-- WHAT YOU WILL DO --
In the entries from the line with "left hip: (895, 494, 2)" to the line with "right ankle: (1441, 717, 33)", substitute "Individual at" for every "Person at" and write out only those lines, leaving everything else unchanged.

[Dataset items]
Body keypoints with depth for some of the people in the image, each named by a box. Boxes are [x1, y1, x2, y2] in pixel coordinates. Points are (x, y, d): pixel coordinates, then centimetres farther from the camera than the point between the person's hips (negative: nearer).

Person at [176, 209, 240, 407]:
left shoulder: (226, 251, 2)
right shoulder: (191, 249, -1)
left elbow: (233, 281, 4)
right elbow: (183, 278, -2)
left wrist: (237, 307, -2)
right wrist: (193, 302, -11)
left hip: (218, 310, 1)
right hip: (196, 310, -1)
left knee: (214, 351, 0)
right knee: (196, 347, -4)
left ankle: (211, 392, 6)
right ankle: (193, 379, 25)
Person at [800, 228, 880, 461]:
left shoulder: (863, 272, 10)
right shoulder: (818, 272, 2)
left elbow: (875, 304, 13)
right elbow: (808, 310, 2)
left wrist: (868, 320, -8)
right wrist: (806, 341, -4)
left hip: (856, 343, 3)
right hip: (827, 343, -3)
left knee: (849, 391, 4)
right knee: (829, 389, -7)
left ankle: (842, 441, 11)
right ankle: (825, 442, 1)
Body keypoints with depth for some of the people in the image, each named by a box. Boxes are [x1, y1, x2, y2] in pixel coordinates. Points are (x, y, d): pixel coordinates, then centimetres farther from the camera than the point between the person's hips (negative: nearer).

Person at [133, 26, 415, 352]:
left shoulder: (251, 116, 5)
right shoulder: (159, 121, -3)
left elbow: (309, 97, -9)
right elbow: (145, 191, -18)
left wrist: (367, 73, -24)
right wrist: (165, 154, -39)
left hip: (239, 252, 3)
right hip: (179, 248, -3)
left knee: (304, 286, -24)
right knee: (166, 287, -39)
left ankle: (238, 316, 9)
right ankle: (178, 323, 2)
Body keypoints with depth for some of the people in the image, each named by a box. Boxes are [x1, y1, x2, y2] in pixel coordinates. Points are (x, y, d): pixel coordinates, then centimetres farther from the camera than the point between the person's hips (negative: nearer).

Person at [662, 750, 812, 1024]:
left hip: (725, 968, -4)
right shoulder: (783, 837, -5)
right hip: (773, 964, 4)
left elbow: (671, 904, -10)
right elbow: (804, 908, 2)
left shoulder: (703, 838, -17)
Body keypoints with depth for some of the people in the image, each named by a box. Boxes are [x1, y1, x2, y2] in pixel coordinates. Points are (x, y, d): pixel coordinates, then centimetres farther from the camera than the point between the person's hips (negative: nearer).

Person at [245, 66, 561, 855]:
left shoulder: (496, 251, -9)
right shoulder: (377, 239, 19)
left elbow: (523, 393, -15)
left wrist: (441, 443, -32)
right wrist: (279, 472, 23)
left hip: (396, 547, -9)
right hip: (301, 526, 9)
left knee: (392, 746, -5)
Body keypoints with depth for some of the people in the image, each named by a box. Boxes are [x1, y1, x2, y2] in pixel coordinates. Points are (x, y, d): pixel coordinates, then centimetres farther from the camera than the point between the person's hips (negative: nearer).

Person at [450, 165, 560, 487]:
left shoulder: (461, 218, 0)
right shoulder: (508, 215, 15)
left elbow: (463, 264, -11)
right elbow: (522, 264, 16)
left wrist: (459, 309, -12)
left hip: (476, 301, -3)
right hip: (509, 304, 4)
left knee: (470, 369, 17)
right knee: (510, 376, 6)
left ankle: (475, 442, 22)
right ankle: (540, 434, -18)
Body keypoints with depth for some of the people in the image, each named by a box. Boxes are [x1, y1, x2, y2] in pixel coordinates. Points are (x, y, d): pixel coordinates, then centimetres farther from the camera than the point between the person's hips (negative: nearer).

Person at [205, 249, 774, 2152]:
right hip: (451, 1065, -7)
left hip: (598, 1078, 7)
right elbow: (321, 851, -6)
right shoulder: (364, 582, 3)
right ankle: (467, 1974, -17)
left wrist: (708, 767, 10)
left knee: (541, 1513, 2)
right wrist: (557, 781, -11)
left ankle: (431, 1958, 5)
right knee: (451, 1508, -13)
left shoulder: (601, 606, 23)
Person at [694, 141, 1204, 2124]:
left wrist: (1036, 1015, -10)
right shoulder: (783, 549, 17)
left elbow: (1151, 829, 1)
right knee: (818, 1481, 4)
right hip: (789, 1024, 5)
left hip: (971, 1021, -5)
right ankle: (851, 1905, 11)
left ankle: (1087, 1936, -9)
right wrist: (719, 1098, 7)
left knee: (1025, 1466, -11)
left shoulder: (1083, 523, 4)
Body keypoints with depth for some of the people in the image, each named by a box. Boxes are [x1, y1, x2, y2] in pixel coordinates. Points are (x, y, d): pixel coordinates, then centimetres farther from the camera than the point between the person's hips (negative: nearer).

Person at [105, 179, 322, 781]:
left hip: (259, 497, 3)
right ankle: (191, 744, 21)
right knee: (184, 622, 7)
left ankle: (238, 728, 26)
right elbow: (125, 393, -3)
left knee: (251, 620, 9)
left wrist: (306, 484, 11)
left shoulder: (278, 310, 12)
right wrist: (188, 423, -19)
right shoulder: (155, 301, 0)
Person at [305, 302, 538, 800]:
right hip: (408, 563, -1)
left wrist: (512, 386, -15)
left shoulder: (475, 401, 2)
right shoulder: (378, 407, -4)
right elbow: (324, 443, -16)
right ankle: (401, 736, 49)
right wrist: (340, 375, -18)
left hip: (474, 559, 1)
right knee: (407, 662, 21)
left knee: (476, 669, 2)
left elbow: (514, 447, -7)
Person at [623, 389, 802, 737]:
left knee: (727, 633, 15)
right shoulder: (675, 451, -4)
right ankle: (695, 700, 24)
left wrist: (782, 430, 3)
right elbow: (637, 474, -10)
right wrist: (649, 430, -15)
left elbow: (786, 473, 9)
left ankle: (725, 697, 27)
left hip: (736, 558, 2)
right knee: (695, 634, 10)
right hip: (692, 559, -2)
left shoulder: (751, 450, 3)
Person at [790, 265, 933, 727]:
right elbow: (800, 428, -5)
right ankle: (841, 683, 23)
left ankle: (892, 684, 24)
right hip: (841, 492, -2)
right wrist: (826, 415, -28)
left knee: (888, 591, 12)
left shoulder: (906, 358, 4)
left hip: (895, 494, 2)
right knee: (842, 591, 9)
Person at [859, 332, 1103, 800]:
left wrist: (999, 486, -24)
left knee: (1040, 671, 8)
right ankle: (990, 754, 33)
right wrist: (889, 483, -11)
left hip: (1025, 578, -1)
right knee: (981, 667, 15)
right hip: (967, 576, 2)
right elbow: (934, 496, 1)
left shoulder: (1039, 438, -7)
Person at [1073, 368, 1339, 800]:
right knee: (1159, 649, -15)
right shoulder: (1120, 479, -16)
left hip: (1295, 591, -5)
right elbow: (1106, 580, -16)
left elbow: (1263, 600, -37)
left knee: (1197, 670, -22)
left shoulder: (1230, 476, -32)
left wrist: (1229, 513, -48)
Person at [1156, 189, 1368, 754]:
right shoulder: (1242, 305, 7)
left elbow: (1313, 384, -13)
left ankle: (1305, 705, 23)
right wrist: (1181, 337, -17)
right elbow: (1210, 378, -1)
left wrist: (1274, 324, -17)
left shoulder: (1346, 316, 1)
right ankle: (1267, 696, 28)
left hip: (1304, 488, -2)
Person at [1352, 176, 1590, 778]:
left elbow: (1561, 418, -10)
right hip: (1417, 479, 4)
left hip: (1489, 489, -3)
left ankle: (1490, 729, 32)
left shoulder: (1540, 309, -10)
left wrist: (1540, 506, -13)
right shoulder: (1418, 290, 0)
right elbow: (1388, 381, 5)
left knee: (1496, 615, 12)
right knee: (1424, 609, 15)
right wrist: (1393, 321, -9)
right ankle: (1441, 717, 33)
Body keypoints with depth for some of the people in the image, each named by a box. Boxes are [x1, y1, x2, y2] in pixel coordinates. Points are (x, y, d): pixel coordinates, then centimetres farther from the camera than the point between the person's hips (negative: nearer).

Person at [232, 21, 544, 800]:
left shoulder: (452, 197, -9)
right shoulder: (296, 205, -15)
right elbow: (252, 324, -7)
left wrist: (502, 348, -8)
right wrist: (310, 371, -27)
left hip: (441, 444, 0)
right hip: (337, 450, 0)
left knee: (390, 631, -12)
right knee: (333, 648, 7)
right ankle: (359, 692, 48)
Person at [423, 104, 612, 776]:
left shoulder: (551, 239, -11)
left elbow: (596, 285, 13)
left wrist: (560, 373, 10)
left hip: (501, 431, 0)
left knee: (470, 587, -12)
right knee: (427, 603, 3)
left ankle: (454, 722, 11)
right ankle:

-- SOLUTION BELOW --
left hip: (895, 494, 2)
right knee: (842, 591, 9)
Individual at [859, 332, 1103, 800]:
left wrist: (999, 486, -24)
left knee: (1040, 671, 8)
right ankle: (990, 754, 33)
right wrist: (889, 483, -11)
left hip: (1025, 578, -1)
right knee: (981, 667, 15)
right hip: (967, 576, 2)
right elbow: (934, 496, 1)
left shoulder: (1039, 438, -7)
Individual at [1073, 368, 1339, 800]:
right knee: (1159, 649, -15)
right shoulder: (1120, 479, -16)
left hip: (1295, 591, -5)
right elbow: (1106, 580, -16)
left elbow: (1263, 600, -37)
left knee: (1197, 670, -22)
left shoulder: (1230, 476, -32)
left wrist: (1229, 513, -48)
Individual at [1156, 189, 1368, 754]:
right shoulder: (1242, 305, 7)
left elbow: (1313, 384, -13)
left ankle: (1305, 705, 23)
right wrist: (1181, 337, -17)
right elbow: (1210, 378, -1)
left wrist: (1274, 324, -17)
left shoulder: (1346, 316, 1)
right ankle: (1267, 696, 28)
left hip: (1304, 488, -2)
Individual at [1352, 176, 1590, 778]:
left elbow: (1561, 418, -10)
right hip: (1417, 479, 4)
left hip: (1489, 489, -3)
left ankle: (1490, 729, 32)
left shoulder: (1540, 309, -10)
left wrist: (1540, 506, -13)
right shoulder: (1418, 290, 0)
right elbow: (1388, 381, 5)
left knee: (1496, 615, 12)
right knee: (1424, 609, 15)
right wrist: (1393, 321, -9)
right ankle: (1441, 717, 33)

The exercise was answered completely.